黎俏听着他委屈巴巴的抱怨,低头搓了下脑门。
严格来讲,当年如果不是七子各奔东西的话,安尧或许真的会变成他们的伙伴。
见她不说话,安尧暗搓搓地打开了手机银行,准备把车款原路退回。
“你也说了,只是‘预备役’。”黎俏自然不会错过他的小心机,扬眉调侃着安尧,摆明了银货两讫。
安尧闷闷不乐地耷拉着脑袋,把手机塞回到兜里,转身看着那辆法拉利f8,哼了一声,嘟囔道:“就没见过你这么斤斤计较的人。”
斤斤计较是这么用的?
黎俏侧目睨着他,唇边泛起淡淡的弧度,“请你喝酒?”
安尧的脸色瞬间多云转晴,脚掌还在地面上跺了跺脚,扯着她的衣角就催促:“你说的,别反悔,走走走,今晚上不醉不归。”

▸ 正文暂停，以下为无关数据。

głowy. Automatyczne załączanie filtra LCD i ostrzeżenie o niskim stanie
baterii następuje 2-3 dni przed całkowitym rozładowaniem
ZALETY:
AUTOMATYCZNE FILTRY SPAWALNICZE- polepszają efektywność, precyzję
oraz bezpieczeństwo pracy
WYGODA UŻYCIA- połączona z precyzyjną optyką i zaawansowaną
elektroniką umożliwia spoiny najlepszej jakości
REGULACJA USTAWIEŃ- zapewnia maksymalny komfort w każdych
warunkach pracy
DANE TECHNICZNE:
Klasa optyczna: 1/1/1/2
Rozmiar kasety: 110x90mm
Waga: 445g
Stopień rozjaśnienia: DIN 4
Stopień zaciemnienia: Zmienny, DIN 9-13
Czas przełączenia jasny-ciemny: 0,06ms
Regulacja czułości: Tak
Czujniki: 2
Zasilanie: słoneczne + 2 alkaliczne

在黎俏面前,安尧没有富二代的骄纵和跋扈,只像个被宠惯的大男孩,一举一动都充满了活力和恣意。
实际上,他比黎俏还大了四岁。
……
帝京老炮夜店。
黎俏和安尧一人一辆法拉利驶入门前的停车场。
两人的风格都比较随意,气质出众,且举手投足都散发着金钱的味道。
即便黎俏相对低调,但安尧乍一出现在夜店,立马有相熟的卖酒小妹把他们引领到贵宾区卡座。
夜店里烟雾缭绕,到处充斥着喧嚣的音浪。
安尧大手一挥,要了两瓶典藏威士忌,还有各种果盘和小吃。
“这几年你都在南洋啊?”安尧倒了两杯酒,反手递给黎俏,并笑嘻嘻地问道。
黎俏接过酒杯,浅抿一口,“嗯,我家在南洋。”
安尧仰头把半杯酒一饮而尽,撇嘴道:“你们当年怎么突然就分道扬镳了?说都不说一声,害得我一顿好找。”
“出了点事。”黎俏摇晃着酒杯,语气很淡。
安尧顺势偏过头,借着不算明亮的光线打量她,斟酌地说道:“我虽然没什么太大的能耐,但如果需要帮忙的话,倒也不用跟我客气。”
虽然,他觉得黎俏找他帮忙的可能性微乎其微。
即便是上次调查法拉利恩佐的事,也是借了他爹亚太区总代理的光。
黎俏和安尧对视,稍顷,压了压唇角,目光带着促狭,“好。”
……
过了夜里十一点,黎俏和安尧在夜店门口分别。
由于两人都喝了酒,安尧特意叫了夜店的专属代驾,开车载着他们离开。
眼下,他坐在法拉利的副驾驶,把脑袋伸出车窗,打了个酒隔:“我明天能不能去找你?”
黎俏没喝多,至少比他清醒,她闲庭信步地走到自己的f8车旁,瞟他一眼,“看情况。”
“唔,那好吧。”
安尧趴在车窗上依依不舍地目送那辆f8远走,还没看够,兜里的手机响了。
他拿出一眼,顿时酒醒了大半,“爸,什么事啊。”
“……”
安尧听到父亲暴跳如雷的吼声,烦躁地抓了抓头发,“什么叫我又出去浪了?”
“……”
“不是,我哪有招摇过市,你也没说展厅里的车不能开啊?”
法家太子爷举着电话和他爹斗智斗勇,反正不管对方说什么,他都有无数的理由怼回去。
说白了就是,这位任性的太子爷,把帝京法拉利概念展厅里的八辆新款车型在今晚全给开走了。
他爹得到消息的第一时间,差点没报警,还以为展厅被人盗了。